Das Jugendmusikensemble des Gymnasiums Stift Keppel ging in diesen Tagen wieder einmal auf Tournee durch Hilchenbach. Die Stationen waren wie in den Vorjahren das Alloheim, die Celenus-Klinik und das Haus Dorea-Abendfrieden in Helberhausen.

Insgesamt 51 Konzerte hat das Ensemble mittlerweile gegeben und gehört damit zum festen Bestandteil der Kulturarbeit des Gymnasiums. Zum siebten Mail waren Michael Lappe, Musiklehrer am „Stift“, und Pfarrer Herbert Scheckel mit ihren jungen Nachwuchsmusikerinnen und – Musikern am Helberhäuser Seniorensitz zu Gast.

„Willkommen zu Hause!“, wurde die Gruppe in der Wohninsel begrüßt, dem Teil des Hauses Abendfrieden, in dem Menschen mit fortgeschrittenen dementiellen Veränderungen wohnen und betreut werden.
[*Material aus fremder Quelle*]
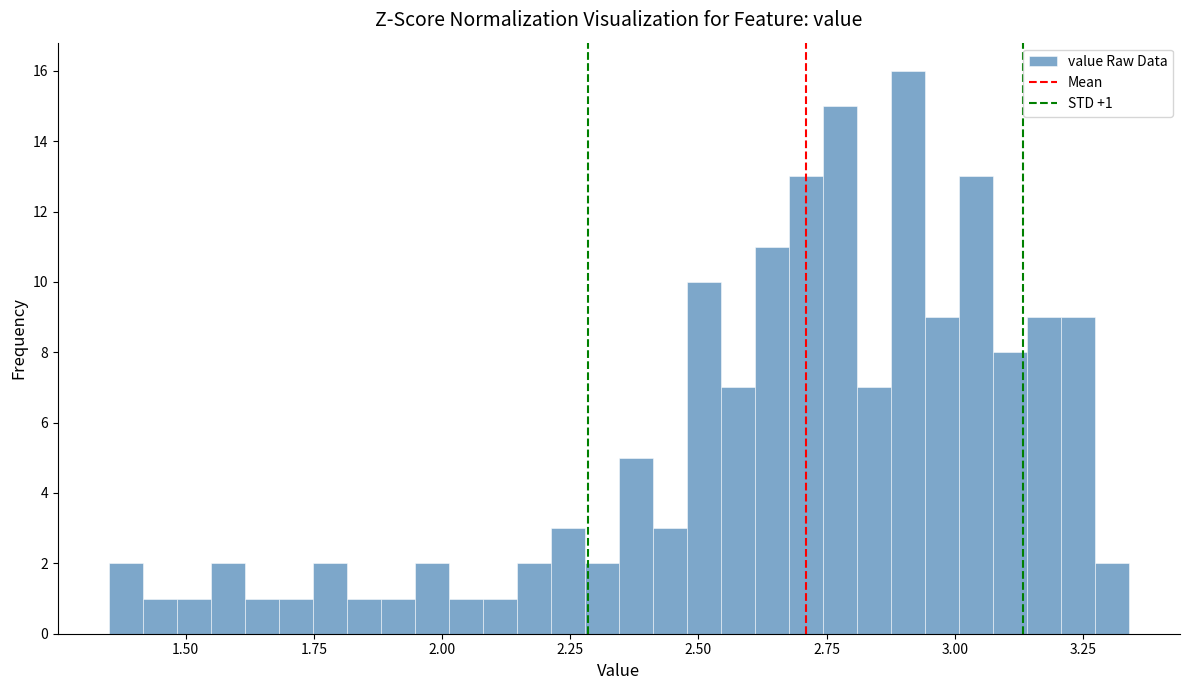

Around what value on the x-axis is the tallest bar? Give the approximate position of its centre, as read against the axis.

2.90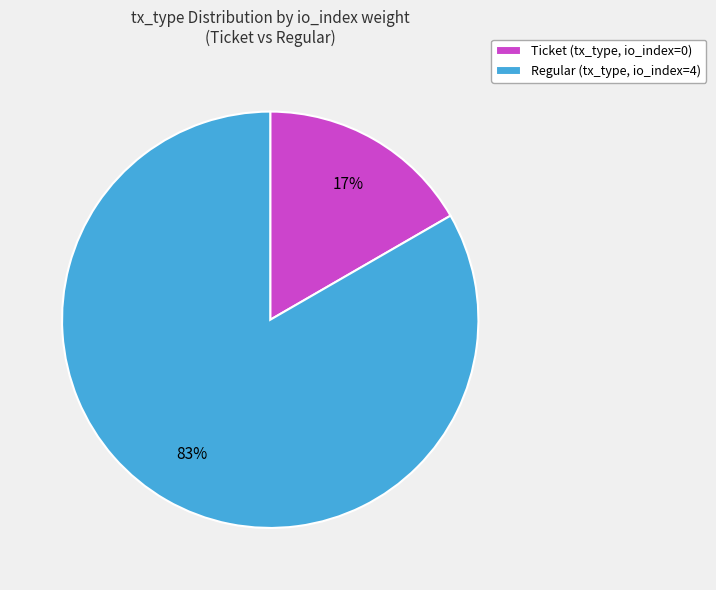

Count the number of slices in the pie.

2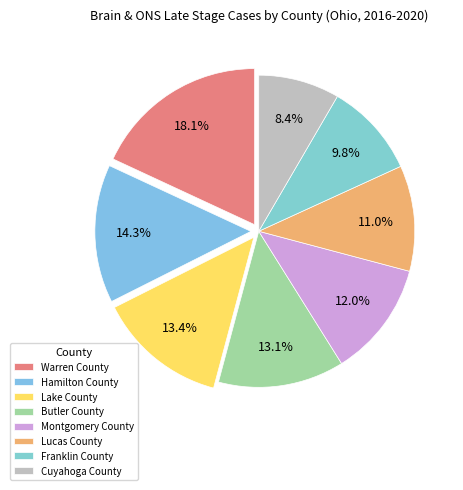

Combined, do Montgomery County and Warren County account for over 50%?

No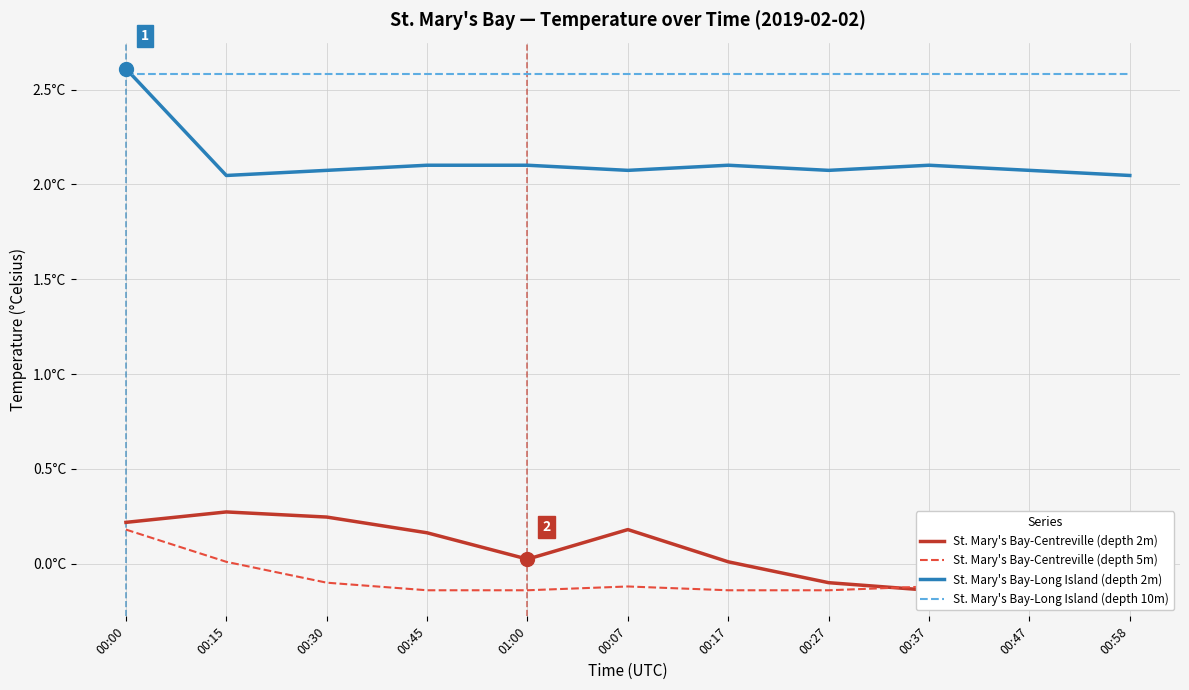

What is the label of the 3rd point from the right?

00:37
Die Freude an der Musik ist hier besonders groß, denn die Klänge und Rhythmen sprechen alle Sinne an, klingen oftmals vertraut und laden ein zum Mitklatschen und Mitsingen, wie es von den Musikmachenden ausdrücklich beabsichtigt ist.

Dabei ist das Konzertprogramm durchaus anspruchsvoll, wie die folgende Übersicht über die vorgetragenen Stücke beweist (in Klammern die Namen der jungen Künstlerinnen und Künstler):

„Alla Turca" von W. A. Mozart für Klavier (Stella Tsitsifillas)

Graf Dracula, Auf der Mauer.......auf der Lauer und Allegretto von L. van Beethoven Beethoven (Melvin Heinisch Fagott und Begleitung Michael Lappe)

Orlando di Lasso Fantasie für 2 Fagotte ( Lea Walter Fagott, Begleitung Michael Lappe)

Ludovico Einaudi - Giorni für Klavier (Nghiem Ngoc Long)

Johann Mattheson - Suite für Tenorblockflöte, 2 Sopranblockflöten unsd Klavier (Lea Walter - Tenorblockflöte, Lina Walter und Michael Lappe Sopranblockflöten und Herbert Scheckel Klavier)

B. Schmidt - Regenlied (Blockflötenensemble)

Frédéric Chopin - Valse h- moll für Klavier (Eliana Tsitsifillas)

Friedrich Kuhlau - Sonatine für Klavier (Lea Walter)

Benedetto Marcello - Sonate für Fagott und Klavier (Michael Lappe - Fagott und Herbert Scheckel Klavier

Zusammen mit den Bewohnern wurden auch eine Reihe bekannter Volkslieder gesungen.

Es ist immer wieder erstaunlich, wie sehr der Musikvortrag die Zuhörenden zu großer Aufmerksamkeit und einer inneren Gelassenheit führt, die ihnen aufgrund ihrer Erkrankung oft nicht vergönnt ist. Umso wohltuender empfinden die Menschen die eine Stunde musikalischen Genusses, die ihnen das Jugendmusikensemble des Hilchenbacher Gymnasiums schon des öfteren geschenkt haben und auch in Zukunft schenken wollen.

„Musik hilft und Musik heilt. Wenn es Musik auf Rezept gäbe, sollte sie allen Menschen, die hier leben, verschrieben werden“, schloss Dr. Peter Neuhaus im Namen der Mitarbeitenden des Hauses Abendfriedens den Nachmittag mit einem herzlichen Dank an die jungen Musikerinnen und Musiker.